Une condition de réussite sera d’inscrire les candidatures aux législatives dans l’idée de la (re)construction d’une gauche d’alternative, loin d’une logique d’appoint à une majorité rose (celle-là même qui a parfois limité l'ambition à l’objectif d’être indispensable pour que la gauche dispose d’une majorité absolue à l’Assemblée nationale). Car c’est le besoin d’une gauche courageuse, assumant les ruptures avec l’ordre libéral et sécuritaire, qui fait la force du Front de gauche aujourd’hui. On est à mille lieux des renoncements d’un Robert Hue, actuel soutien de François Hollande, aussi bien que de la défense identitaire du PCF (et son score de 2007 : 1,93 %).

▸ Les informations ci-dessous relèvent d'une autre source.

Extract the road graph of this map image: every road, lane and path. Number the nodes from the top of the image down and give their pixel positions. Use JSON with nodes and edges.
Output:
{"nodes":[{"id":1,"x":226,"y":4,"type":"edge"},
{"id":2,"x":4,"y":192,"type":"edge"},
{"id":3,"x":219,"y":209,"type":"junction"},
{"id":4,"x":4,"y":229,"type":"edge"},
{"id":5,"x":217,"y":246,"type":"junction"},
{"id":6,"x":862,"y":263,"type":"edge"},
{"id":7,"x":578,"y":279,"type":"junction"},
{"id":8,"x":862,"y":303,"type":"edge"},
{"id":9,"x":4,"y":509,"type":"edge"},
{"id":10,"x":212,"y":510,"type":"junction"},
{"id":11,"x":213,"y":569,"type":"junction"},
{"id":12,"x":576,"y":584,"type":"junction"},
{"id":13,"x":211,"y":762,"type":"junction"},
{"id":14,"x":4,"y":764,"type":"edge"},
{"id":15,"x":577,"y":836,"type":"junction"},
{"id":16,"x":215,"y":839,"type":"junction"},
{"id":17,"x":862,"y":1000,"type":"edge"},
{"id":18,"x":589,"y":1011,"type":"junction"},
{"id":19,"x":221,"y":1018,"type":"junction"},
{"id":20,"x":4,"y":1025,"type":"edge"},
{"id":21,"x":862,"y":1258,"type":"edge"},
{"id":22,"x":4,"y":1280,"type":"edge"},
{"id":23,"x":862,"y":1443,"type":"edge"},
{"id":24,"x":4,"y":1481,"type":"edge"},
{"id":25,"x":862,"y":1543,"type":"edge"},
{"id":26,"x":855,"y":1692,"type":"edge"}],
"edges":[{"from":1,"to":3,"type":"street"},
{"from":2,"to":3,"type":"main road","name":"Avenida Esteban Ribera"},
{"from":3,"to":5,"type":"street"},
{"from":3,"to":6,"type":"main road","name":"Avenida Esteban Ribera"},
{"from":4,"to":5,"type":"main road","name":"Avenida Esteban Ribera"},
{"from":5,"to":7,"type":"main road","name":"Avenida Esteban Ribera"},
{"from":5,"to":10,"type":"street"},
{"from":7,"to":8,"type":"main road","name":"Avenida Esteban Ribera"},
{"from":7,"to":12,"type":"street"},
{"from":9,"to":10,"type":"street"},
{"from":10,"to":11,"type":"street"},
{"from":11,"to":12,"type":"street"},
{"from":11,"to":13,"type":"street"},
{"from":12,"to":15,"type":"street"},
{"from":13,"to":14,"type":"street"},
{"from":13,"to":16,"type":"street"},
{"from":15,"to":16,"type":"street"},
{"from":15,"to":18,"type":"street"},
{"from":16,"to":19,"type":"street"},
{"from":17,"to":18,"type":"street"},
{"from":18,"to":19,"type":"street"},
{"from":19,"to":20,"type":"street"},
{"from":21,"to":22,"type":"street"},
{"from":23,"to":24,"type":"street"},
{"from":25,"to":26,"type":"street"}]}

Parallèlement, la question de la participation ou non du Front de gauche à un gouvernement va nécessairement se poser. On peut espérer, et penser, qu’aucune des composantes du Front de gauche ne sera tentée de prendre seule une position de participation, pour une raison simple : si sur le papier, chaque organisation du FdG peut souverainement la décider, une décision solitaire mettrait l’existence du Front de gauche en danger, ou le fragiliserait.
Quels arguments en faveur d’une participation du Front de gauche à un gouvernement Hollande ? La volonté de peser à gauche, de jouer l’aiguillon de gauche dans une majorité plurielle (cela rappelle des souvenirs), dans des conditions meilleures que précédemment (le PCF, avec Robert Hue, avait réalisé 8,5 % en 1995). En substance, il s’agirait de ne pas se défiler au moment où la possibilité de mettre en pratique des propositions avancées pendant la campagne se présente. En défaveur d’une telle participation ? La détermination sociale-libérale du Parti socialiste - non pas une question de mauvaise volonté mais un choix et une impasse idéologique -, l’absence de structuration d’un mouvement populaire pour imposer des ruptures antilibérales, le risque de dilapidation des acquis du Front de gauche et l’enjeu de l’émergence d’une nouvelle gauche (de bons scores aux présents scrutins n’y peuvent suffire)…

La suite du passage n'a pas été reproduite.